The sad thing is that a local engineer had costed a tunnel instead of the cable-stayed bridge that they are currently building downstream, and it came out cheaper, and of course could be used regardless of weather. But the politicians had paid for a study which was based on the assumption that a bridge would be needed, and so it is. It is claimed to be usable in all weather conditions, but I expect that within a year that will be shown to be a lie. But the tunnel proposal will be conveniently forgotten.
Meanwhile the existing road bridge remains closed for a while yet because its designers appeared to be somewhat ignorant of metal fatigue. I can just imagine the chaos at the Kincardine bridge and the mediocre roads from there into Fife.
A tunnel would have been truly interesting. While the costing was for one of those that you build on shore and sink into a trench on the sea bed, bored tunnels are very much in fashion right now. A TBM would need rather hard teeth for boring through whinstone, but I think that is possible with carbide teeth. Might need impact action, possible with hydraulics, but not good for the workers, so it would probably have to be remotely controlled. But why not? It would just be a combination of existing proven technologies put together for the first time.

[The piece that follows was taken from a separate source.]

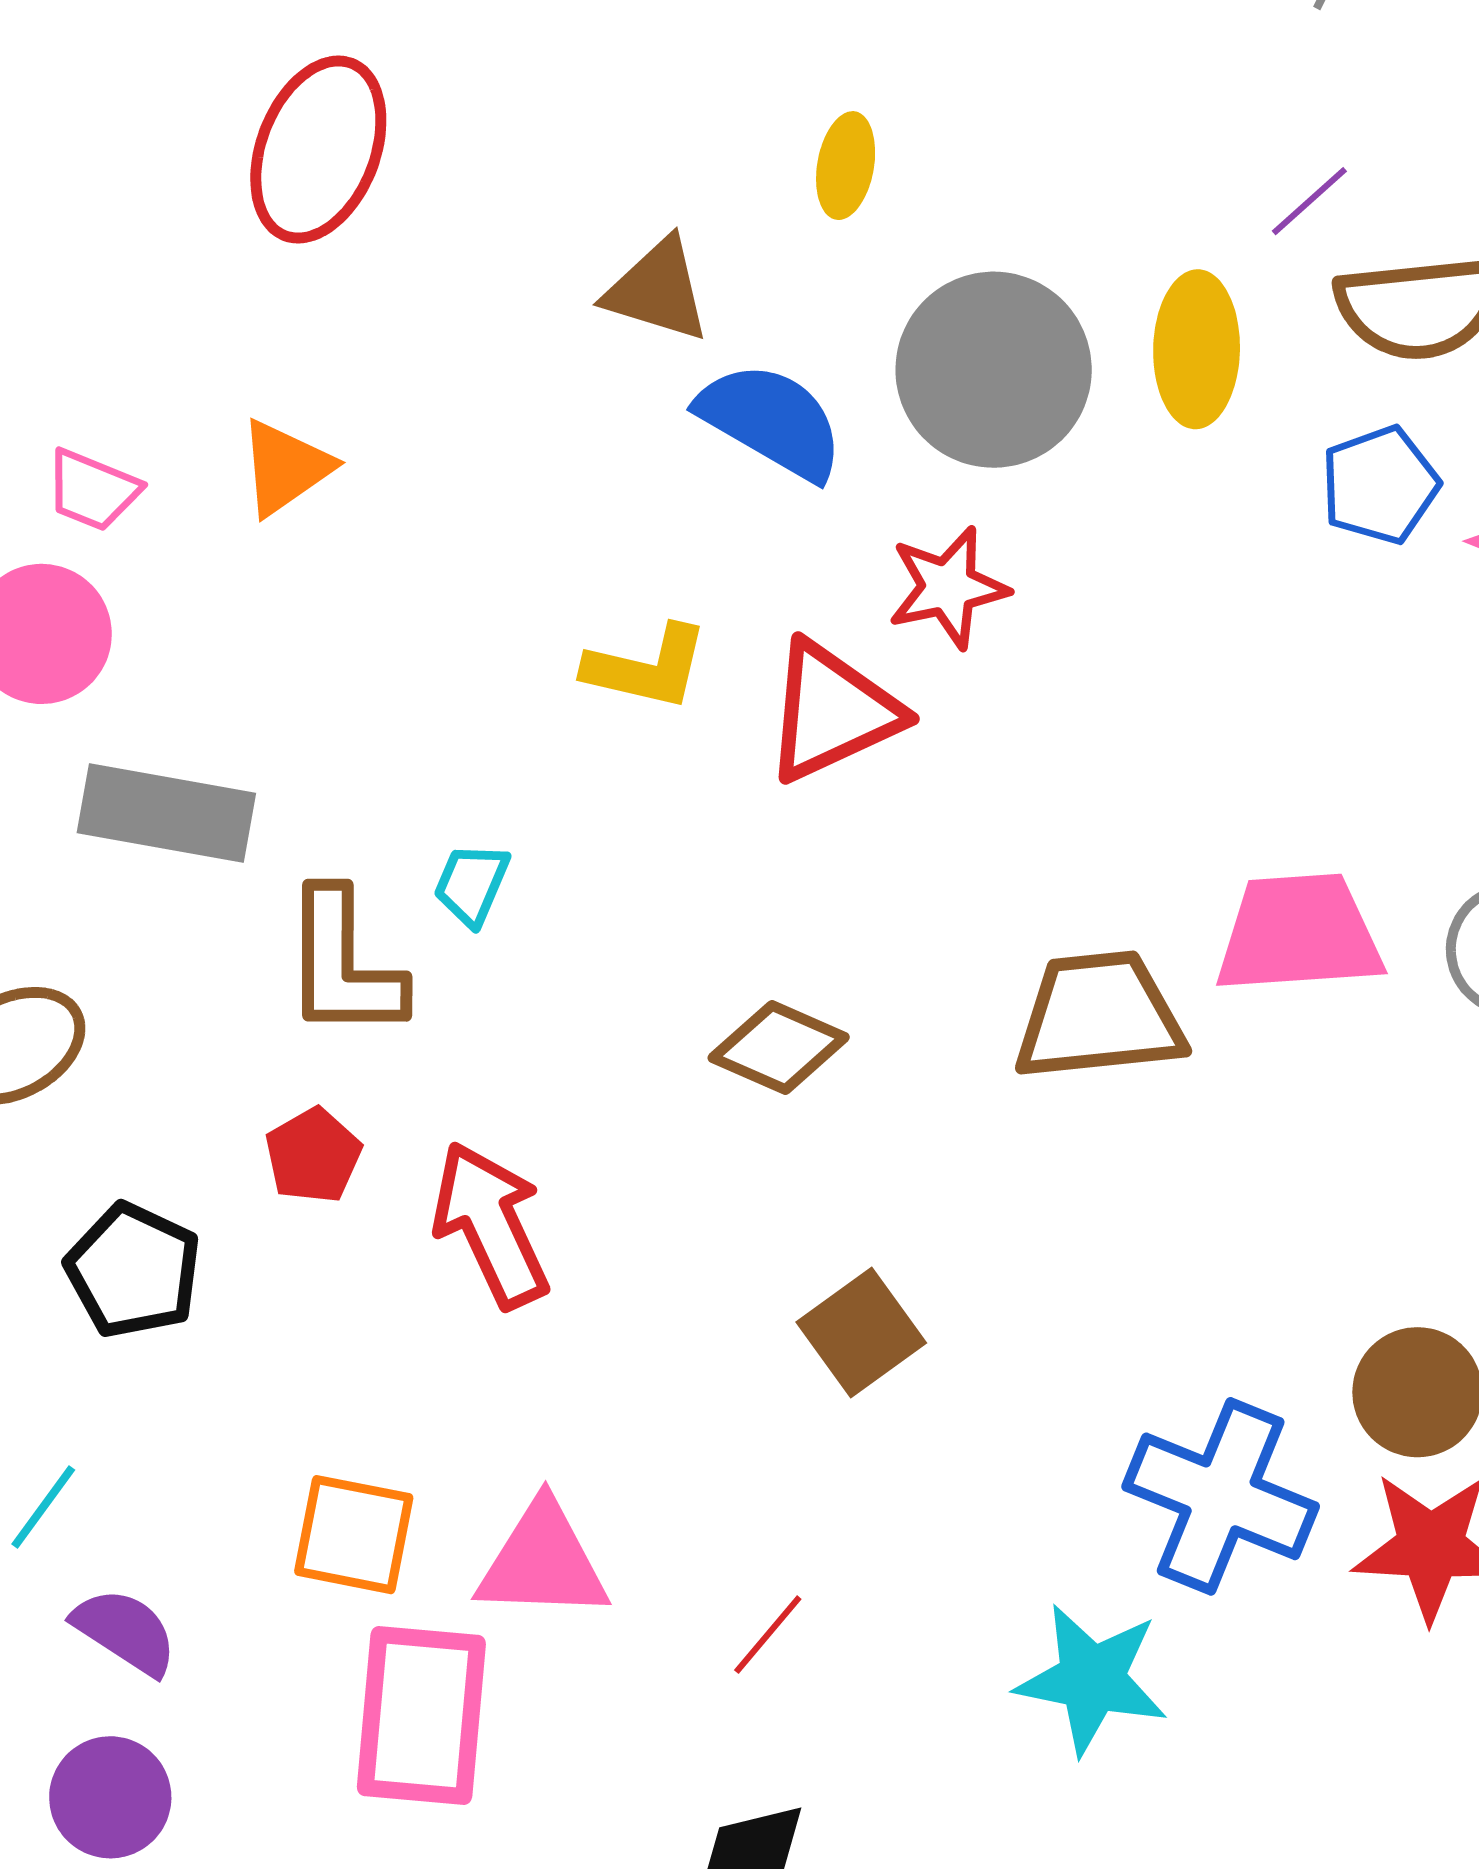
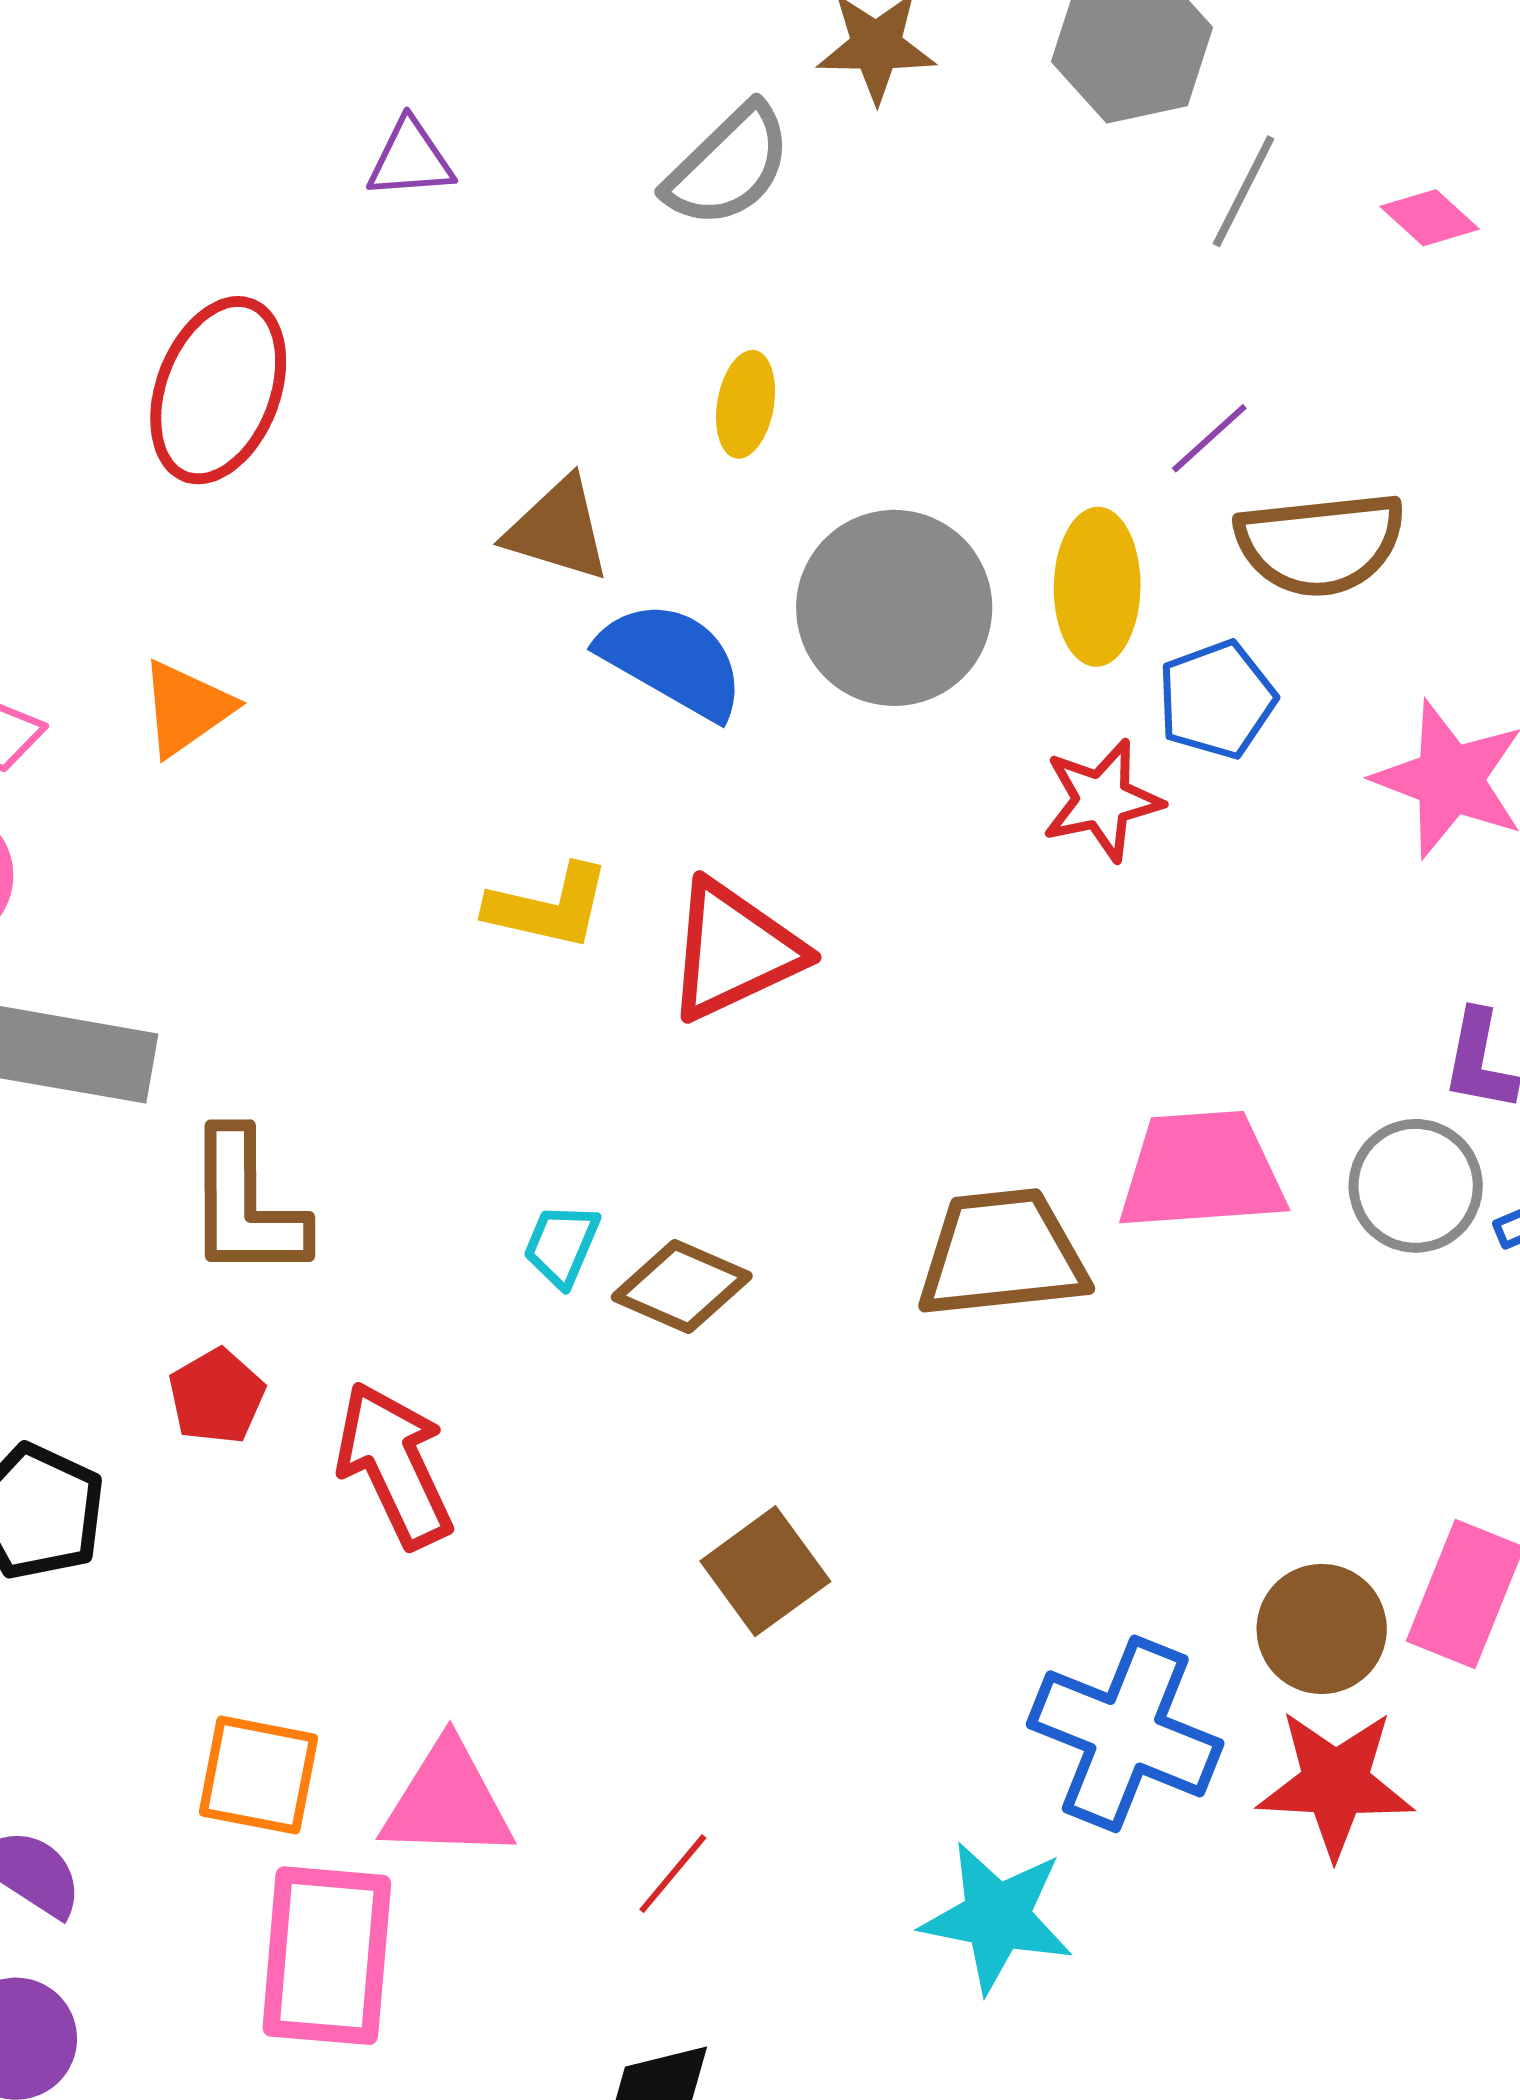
blue pentagon: (1380, 485) -> (1217, 700), moved
red star: (948, 587) -> (1102, 800), moved
cyan trapezoid: (472, 884) -> (562, 1245), moved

If an innovator like Greathead (inventor of the tunnelling shield, forerunner of the TBM) was alive today, he would jump at the chance.
I confidently predict that when the road bridge fails completely, as it will, there will be such public outcry that its replacement will be a tunnel. (It is still needed in current plans, when the new bridge opens.) What will bring down the 1960s bridge will be the direct result of politics.